Thursday, April 7, 2011
Horror of Ideas
When I saw the original Japanese Ringu, it scared the living hell outta me. I don't scare easily in movies. It takes something deeply and existentially disturbing to get to me -- it has to be the idea that scares me rather than merely the image or the situation. The American version, The Ring? I found it to be well-made and well-acted, but not particularly scary.
I find, in fact, that by and large foreign horror movies and stories (particularly but not exclusively Asian ones) are far more effective than American ones. It strikes me that foreign films/stories deal in archetypes and iconography from their own cultures and thus feel unfamiliar to me, which helps to build a sense of disturbance and discomfort. Asian countries, of course, have non-European-based cultures, so their symbols feel that much more unfamiliar to me. At the same time, their seems to be a willingness in many other societies to use horror to deal with challenging and truly disturbing ideas that American purveyors tend not to traffic in. Why is that? Well, I'll save my theories on that for another post. And I don't mean to say that there's no good American horror out there. Far from it. Try the work of Thomas Ligotti or Bentley Little (his short story The Washingtonians is a good place to start) for a resonating creepiness that is pent up in the tone and the ideas.

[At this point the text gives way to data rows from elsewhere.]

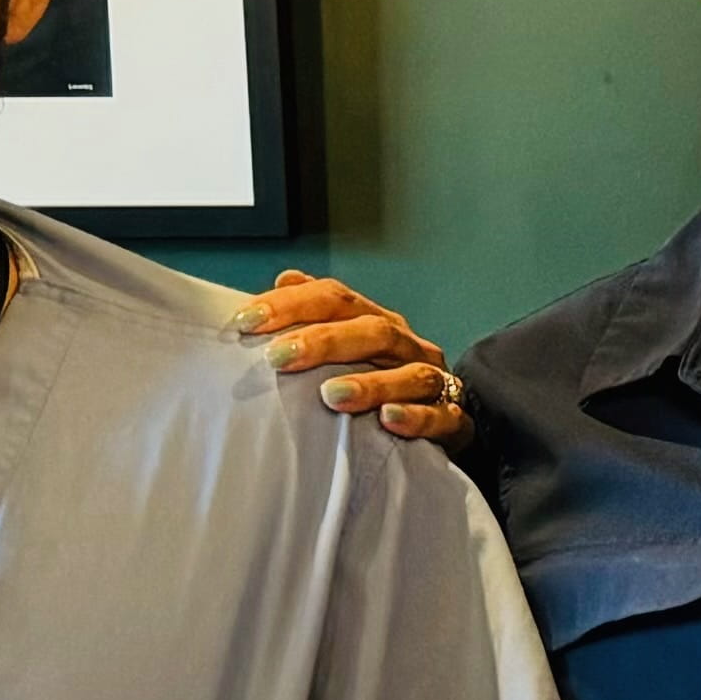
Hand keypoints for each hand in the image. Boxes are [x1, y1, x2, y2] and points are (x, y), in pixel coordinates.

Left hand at [239, 272, 470, 443]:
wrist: (443, 419)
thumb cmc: (380, 381)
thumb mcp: (347, 347)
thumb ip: (317, 316)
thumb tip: (285, 279)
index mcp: (376, 322)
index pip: (336, 298)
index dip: (292, 305)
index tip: (247, 321)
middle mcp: (406, 346)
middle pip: (372, 330)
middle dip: (324, 341)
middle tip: (278, 357)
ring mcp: (434, 381)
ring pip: (410, 374)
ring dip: (370, 383)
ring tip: (331, 395)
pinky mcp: (453, 420)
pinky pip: (440, 416)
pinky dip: (416, 416)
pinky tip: (388, 420)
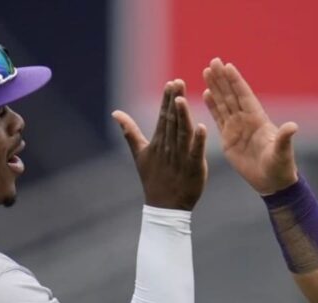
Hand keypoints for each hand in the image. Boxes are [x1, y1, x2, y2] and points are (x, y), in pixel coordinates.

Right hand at [113, 79, 207, 210]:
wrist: (164, 206)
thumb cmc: (154, 179)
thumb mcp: (139, 154)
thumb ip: (130, 132)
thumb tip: (115, 113)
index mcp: (159, 141)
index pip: (163, 116)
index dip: (167, 99)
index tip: (171, 82)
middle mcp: (169, 147)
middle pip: (172, 121)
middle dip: (175, 101)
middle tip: (178, 82)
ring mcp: (181, 157)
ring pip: (182, 133)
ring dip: (182, 117)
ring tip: (183, 99)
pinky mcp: (193, 168)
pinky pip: (195, 152)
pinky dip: (198, 141)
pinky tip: (202, 127)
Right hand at [201, 58, 298, 194]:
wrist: (272, 182)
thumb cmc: (280, 166)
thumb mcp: (282, 152)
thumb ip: (284, 139)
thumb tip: (293, 126)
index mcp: (258, 119)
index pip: (244, 95)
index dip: (236, 81)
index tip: (228, 65)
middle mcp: (246, 120)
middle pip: (231, 94)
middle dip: (222, 78)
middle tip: (213, 61)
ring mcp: (237, 128)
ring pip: (223, 103)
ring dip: (215, 88)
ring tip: (206, 71)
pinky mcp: (228, 139)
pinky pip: (218, 119)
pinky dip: (212, 106)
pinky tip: (206, 94)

At the same time, I do see Asian horror bogging down a bit in ghost stories lately. But if you're looking for something off the beaten track of fear, the kind of thing you've not likely seen before, try the books in the Ring Trilogy by Koji Suzuki (the films were based these) and the movies Oldboy (not a horror movie per se, but definitely horrifying and very fierce) or -- if you dare -- Audition (only watch this if you are prepared for the strongest in scary ideas and horrifying imagery -- I'm not kidding).

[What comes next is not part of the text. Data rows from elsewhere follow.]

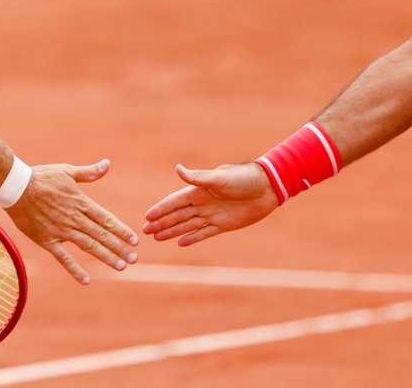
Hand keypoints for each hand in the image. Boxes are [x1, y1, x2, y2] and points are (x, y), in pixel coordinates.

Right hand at [4, 159, 138, 284]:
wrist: (17, 187)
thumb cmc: (42, 177)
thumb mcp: (67, 171)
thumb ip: (89, 173)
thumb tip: (108, 164)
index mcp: (81, 202)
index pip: (106, 219)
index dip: (121, 230)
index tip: (135, 240)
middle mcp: (74, 218)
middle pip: (101, 235)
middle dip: (119, 247)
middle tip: (134, 259)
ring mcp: (61, 231)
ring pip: (88, 246)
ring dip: (105, 257)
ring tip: (120, 267)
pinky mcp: (47, 240)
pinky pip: (63, 257)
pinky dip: (75, 269)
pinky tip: (87, 280)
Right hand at [142, 162, 278, 245]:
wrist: (266, 189)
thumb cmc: (243, 179)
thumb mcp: (219, 178)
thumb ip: (198, 177)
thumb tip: (178, 169)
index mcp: (199, 190)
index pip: (174, 202)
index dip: (161, 209)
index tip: (147, 216)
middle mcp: (202, 203)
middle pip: (177, 215)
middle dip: (161, 223)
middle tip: (145, 231)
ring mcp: (212, 215)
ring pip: (187, 225)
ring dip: (172, 231)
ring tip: (157, 238)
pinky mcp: (223, 225)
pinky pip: (203, 233)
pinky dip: (191, 238)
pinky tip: (180, 243)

There's nothing as scary as a new idea.

There's nothing as scary as a new idea.
Thursday, December 9, 2010
What's Scary?
They tell me the novel I wrote is science fiction. Nothing wrong with that, to be sure, though what I thought I was writing was horror. Genre lines blur easily enough. The movie Alien, for instance; is that more sci-fi or horror? Well if you boil it down, you’ve got a monster stalking victims in an enclosed space. That sounds like horror to me. The Terminator, on the other hand (time-traveling robot tries to assassinate future savior of humanity before he’s born), sci-fi all the way. Don’t even get me started on how Star Wars isn’t sci-fi at all, but fantasy.

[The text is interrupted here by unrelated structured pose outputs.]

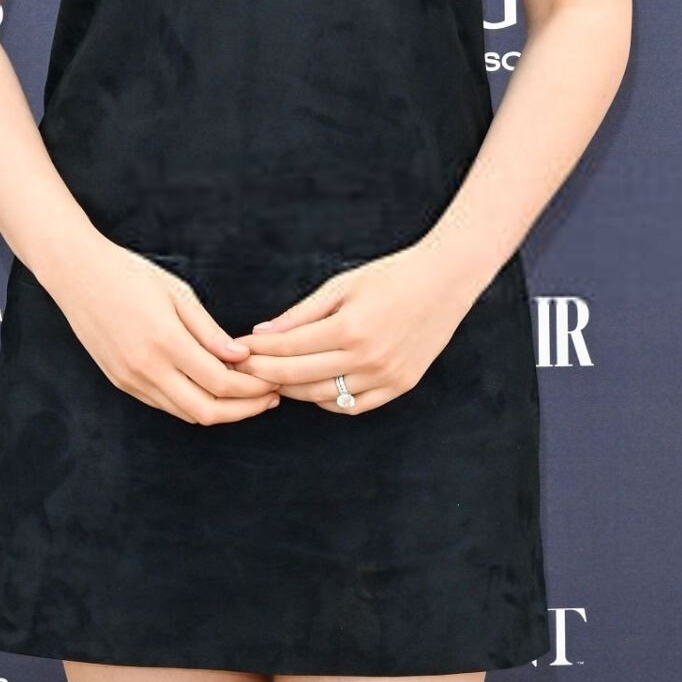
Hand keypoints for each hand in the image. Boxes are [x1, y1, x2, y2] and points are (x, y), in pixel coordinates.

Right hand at [45, 235, 281, 425]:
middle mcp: (146, 368)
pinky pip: (165, 405)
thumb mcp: (178, 294)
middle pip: (206, 411)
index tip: (274, 380)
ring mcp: (131, 380)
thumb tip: (242, 358)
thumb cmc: (131, 275)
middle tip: (271, 396)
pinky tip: (211, 389)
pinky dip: (193, 403)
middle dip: (244, 409)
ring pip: (185, 414)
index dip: (253, 388)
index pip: (221, 383)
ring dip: (220, 410)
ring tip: (248, 395)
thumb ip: (210, 332)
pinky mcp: (121, 382)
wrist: (78, 275)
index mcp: (165, 342)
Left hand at [234, 239, 480, 415]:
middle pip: (298, 377)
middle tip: (242, 370)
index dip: (257, 352)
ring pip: (322, 396)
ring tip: (271, 379)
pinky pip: (352, 405)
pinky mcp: (400, 386)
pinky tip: (310, 387)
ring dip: (291, 390)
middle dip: (264, 374)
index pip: (288, 349)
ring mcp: (386, 376)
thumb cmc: (389, 276)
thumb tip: (260, 335)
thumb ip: (300, 315)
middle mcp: (367, 357)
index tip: (237, 349)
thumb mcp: (341, 286)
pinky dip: (326, 400)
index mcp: (350, 327)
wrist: (445, 282)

Anyway, I tried to write a book about what scares me. Monsters don’t, really. Gruesome death is scary enough, but more shocking than frightening on the page. The things just beneath the surface that we can't quite see, the hidden truths that guide our existence even though we're not even aware of them, now those are scary: that the world might actually be something completely different than you thought it was; that there’s something out there you don’t understand at all and it’s trying to hurt you and you don’t know why. Those things scare me.

If that sounds a little obscure to you, check out two Twilight Zone episodes: "And When the Sky Was Opened" and "Mirror Image." Those are two fine, fine examples of what I mean. Now, why do we like to scare ourselves to begin with? That’s a whole different post.